A conundrum, however, surrounds the definition and use of the words "justice" and "virtue" as applied to taxation. Both words are laden with political and moral-religious meaning. The public definition of these words becomes a critical issue for the future economy of the United States. Careful attention should be given to the genesis of any public policy, and taxation is no exception. While competing interests work to dictate the definition of a just tax, past differences form the present debate.
The framers of the Constitution (especially James Madison, the chief architect of such ideas) crafted principles for a moral fiscal code. Prohibiting direct taxation of income blocked off many blind alleys of escape for those who might later seek to use the law as a means for private gain at public expense. With the passage of the Sixteenth Amendment, however, an inevitable expansion of government has taken place, and with it, a certain shaping of the nation's soul. Government is now seen more as a savior and less as a servant. The federal bureaucracy is so large and the tax code so complicated that even the likes of Albert Einstein once declared, "the hardest thing in the world to understand is the federal income tax."

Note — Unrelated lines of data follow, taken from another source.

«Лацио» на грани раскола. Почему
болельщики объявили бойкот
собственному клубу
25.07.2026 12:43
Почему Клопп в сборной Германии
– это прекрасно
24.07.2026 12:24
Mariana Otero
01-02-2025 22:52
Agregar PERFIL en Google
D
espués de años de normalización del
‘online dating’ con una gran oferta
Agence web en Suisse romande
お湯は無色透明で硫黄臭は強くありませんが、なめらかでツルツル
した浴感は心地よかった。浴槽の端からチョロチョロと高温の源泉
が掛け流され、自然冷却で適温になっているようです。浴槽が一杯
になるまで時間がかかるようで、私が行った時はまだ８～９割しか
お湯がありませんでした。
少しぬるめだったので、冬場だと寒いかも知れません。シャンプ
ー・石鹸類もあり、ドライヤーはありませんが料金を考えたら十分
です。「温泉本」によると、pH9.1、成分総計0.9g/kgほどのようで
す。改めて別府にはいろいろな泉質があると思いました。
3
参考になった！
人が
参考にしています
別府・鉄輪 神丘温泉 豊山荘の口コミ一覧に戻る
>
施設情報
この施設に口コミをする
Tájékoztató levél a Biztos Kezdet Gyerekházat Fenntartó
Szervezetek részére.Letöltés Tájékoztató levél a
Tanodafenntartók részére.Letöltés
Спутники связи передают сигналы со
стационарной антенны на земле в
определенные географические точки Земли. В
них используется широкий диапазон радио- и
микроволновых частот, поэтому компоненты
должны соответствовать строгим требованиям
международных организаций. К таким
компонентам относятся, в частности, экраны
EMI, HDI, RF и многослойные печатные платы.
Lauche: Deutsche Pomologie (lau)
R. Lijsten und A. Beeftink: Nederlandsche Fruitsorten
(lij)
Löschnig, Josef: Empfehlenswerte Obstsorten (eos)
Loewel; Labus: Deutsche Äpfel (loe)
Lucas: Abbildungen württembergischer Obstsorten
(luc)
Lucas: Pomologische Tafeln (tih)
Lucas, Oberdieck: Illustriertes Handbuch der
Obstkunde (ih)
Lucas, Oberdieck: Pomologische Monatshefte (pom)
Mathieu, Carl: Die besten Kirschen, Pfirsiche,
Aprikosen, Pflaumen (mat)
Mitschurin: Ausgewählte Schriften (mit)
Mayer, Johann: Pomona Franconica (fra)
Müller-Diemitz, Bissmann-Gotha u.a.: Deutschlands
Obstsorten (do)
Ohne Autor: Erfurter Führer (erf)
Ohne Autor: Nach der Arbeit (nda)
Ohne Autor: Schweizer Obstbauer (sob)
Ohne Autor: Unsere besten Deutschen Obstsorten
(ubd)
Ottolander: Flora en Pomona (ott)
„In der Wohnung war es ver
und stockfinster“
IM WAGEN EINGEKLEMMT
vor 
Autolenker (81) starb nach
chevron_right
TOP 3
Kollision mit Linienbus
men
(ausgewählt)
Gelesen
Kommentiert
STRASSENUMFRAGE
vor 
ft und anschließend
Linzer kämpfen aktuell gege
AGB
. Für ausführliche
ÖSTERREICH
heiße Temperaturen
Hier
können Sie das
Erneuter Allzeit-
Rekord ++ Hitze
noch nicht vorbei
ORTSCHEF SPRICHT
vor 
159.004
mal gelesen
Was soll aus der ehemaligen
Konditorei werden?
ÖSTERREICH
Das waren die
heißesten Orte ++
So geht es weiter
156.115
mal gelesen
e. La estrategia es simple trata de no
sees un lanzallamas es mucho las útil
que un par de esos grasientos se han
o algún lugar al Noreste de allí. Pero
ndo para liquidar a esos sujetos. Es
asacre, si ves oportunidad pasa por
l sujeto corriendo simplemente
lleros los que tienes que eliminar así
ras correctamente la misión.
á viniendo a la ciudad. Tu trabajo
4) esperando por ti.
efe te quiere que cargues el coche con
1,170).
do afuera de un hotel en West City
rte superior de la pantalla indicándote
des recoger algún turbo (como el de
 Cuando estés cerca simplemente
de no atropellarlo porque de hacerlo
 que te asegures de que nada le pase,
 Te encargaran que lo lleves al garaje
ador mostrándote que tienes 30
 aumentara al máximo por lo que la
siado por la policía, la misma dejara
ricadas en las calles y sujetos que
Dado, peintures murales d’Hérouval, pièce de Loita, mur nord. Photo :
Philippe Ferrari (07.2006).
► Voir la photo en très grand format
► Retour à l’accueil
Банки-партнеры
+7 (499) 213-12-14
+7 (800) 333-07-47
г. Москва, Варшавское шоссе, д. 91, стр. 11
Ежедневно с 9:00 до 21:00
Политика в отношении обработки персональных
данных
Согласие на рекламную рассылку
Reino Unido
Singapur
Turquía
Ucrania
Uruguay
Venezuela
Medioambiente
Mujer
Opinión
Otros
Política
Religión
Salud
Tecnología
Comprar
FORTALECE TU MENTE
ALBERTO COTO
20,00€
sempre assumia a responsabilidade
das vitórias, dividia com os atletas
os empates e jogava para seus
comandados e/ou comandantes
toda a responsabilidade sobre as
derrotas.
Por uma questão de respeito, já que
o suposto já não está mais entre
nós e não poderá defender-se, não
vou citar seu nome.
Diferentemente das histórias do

Taxes, when viewed under Holy Scripture's guidance, are also laden with moral significance. Ecclesiastes (4:1) gives notice that power is often on the side of oppressors who arbitrarily use coercive tactics to legitimize vice. The Hebrews were forbidden (Lev. 19:15) from perverting justice by showing partiality or favoritism. Jesus denounced the religious establishment (Mt. 21:12-13; Mk. 11:12-17) for what was clearly an unjust use of power both to tax and influence behavior through discriminatory practices. Among the first evidences of Zacchaeus's conversion was his willingness to return money obtained through excessive taxation (Lk. 19:1-8).